Someone else once said that Robin Leach, the host of the 1983-1997 TV show Lifestyles of the Rich and Famous, is different. That we cannot deny. He has something, a certain je ne sais quoi, most of us will never have, no matter how much money, fame, or loud items of clothing we obtain. Through his TV program, Leach came to be identified with wealth. Not reserved, old-money, respectable wealth, but big, new, extravagant, spend-it-while-you-got-it wealth. Taste, however, was not the show's drawing point.

That Robin Leach has been selected to host the Tour of Taste, an annual KERA fund-raising shindig, is therefore odd. Tour of Ostentation or Gaudiness or Quote-Unquote Taste, maybe. Tour of Tackiness, possibly. But tour of taste?

But maybe that's just a semantic quibble. Fact is, Leach does know how to spend money. If you came into an enormous amount of money overnight, what would you do with it? Buy a fast car, sure; a big house, of course, with some chichi antiques and expensive rugs and stuff to fancy it up (rule of thumb: you can never have too much gilt). But if we had unbounded fortune, we would a.) quit our job, at least for a while, and b.) travel.

It's this luxury that the Tour of Taste has as its focus.
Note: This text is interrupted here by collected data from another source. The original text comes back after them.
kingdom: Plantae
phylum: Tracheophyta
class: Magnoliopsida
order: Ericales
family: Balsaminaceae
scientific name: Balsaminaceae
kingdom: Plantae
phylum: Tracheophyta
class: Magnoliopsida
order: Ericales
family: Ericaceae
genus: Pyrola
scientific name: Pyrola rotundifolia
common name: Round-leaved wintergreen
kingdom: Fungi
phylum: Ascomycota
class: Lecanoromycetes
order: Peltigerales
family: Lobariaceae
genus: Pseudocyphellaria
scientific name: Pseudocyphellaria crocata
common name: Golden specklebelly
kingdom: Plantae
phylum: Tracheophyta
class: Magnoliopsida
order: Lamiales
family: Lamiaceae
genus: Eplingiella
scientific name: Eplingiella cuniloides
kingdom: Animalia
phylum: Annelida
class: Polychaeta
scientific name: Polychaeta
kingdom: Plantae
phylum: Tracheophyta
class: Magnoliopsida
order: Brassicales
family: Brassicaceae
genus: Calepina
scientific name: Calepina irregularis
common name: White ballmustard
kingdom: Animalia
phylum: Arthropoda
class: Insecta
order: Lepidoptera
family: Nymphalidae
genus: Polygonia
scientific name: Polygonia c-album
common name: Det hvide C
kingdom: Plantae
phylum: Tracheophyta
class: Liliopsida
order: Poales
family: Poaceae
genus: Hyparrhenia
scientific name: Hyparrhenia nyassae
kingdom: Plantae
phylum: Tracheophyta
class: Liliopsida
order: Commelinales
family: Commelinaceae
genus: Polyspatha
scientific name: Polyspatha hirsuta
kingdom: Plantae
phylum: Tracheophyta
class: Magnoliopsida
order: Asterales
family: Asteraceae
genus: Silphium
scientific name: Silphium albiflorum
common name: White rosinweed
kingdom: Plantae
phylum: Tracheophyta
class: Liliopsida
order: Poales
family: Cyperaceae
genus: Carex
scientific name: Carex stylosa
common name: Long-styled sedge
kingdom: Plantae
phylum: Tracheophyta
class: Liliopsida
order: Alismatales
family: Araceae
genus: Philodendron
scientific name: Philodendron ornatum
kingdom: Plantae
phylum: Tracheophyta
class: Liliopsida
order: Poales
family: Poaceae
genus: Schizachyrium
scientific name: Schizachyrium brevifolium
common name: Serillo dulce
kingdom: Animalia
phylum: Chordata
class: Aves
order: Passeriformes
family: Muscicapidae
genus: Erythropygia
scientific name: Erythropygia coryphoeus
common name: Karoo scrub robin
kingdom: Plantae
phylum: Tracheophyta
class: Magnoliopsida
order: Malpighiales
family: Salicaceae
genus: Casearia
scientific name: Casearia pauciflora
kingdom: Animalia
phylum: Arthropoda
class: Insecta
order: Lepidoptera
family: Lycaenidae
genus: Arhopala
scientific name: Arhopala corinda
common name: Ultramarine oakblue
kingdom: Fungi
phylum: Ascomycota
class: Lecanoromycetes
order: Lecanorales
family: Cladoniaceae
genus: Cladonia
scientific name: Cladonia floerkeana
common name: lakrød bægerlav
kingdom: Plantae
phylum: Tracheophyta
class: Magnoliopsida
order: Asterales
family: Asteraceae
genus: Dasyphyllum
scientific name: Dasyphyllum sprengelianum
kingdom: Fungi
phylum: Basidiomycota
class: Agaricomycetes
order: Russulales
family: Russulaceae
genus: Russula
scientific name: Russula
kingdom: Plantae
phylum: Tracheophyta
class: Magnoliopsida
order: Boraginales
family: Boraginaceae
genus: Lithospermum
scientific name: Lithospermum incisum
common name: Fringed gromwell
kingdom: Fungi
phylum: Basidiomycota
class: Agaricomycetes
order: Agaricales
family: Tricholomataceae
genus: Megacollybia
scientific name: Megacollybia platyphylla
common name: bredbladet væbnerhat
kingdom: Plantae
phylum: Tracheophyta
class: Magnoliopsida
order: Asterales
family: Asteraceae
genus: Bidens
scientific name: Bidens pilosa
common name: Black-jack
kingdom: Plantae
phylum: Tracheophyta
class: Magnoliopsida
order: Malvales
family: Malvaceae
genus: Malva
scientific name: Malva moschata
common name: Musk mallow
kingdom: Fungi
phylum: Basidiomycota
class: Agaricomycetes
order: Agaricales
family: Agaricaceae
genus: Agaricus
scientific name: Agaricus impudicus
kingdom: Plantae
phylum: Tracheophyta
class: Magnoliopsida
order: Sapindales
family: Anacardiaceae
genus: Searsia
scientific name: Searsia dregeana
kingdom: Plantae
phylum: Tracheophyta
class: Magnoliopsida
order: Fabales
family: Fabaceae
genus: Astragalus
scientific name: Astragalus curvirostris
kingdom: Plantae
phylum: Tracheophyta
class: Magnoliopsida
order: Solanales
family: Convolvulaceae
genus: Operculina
And not just run-of-the-mill travel, but exotic travel, to the kinds of places visited only by the very rich or the poor and brave: Bali, the Galapagos Islands, Indonesia, Anguilla, Thailand. Trips to these destinations and others will be auctioned off at the event, which will also feature food prepared by some of Dallas' premier restaurants, along with a wine tasting. One of the evening's biggest draws is the raffle of a Jaguar, for which tickets are $100 (note that you need significant disposable income to have a chance at winning a fancy car; head to the mall for your free chance to win a Beretta).

Even if you can't afford to buy raffle tickets or one of the trips, you, too, can be part of the Tour of Taste, as it's just $45 to get in. At that price, though, don't expect to rub elbows with the rich.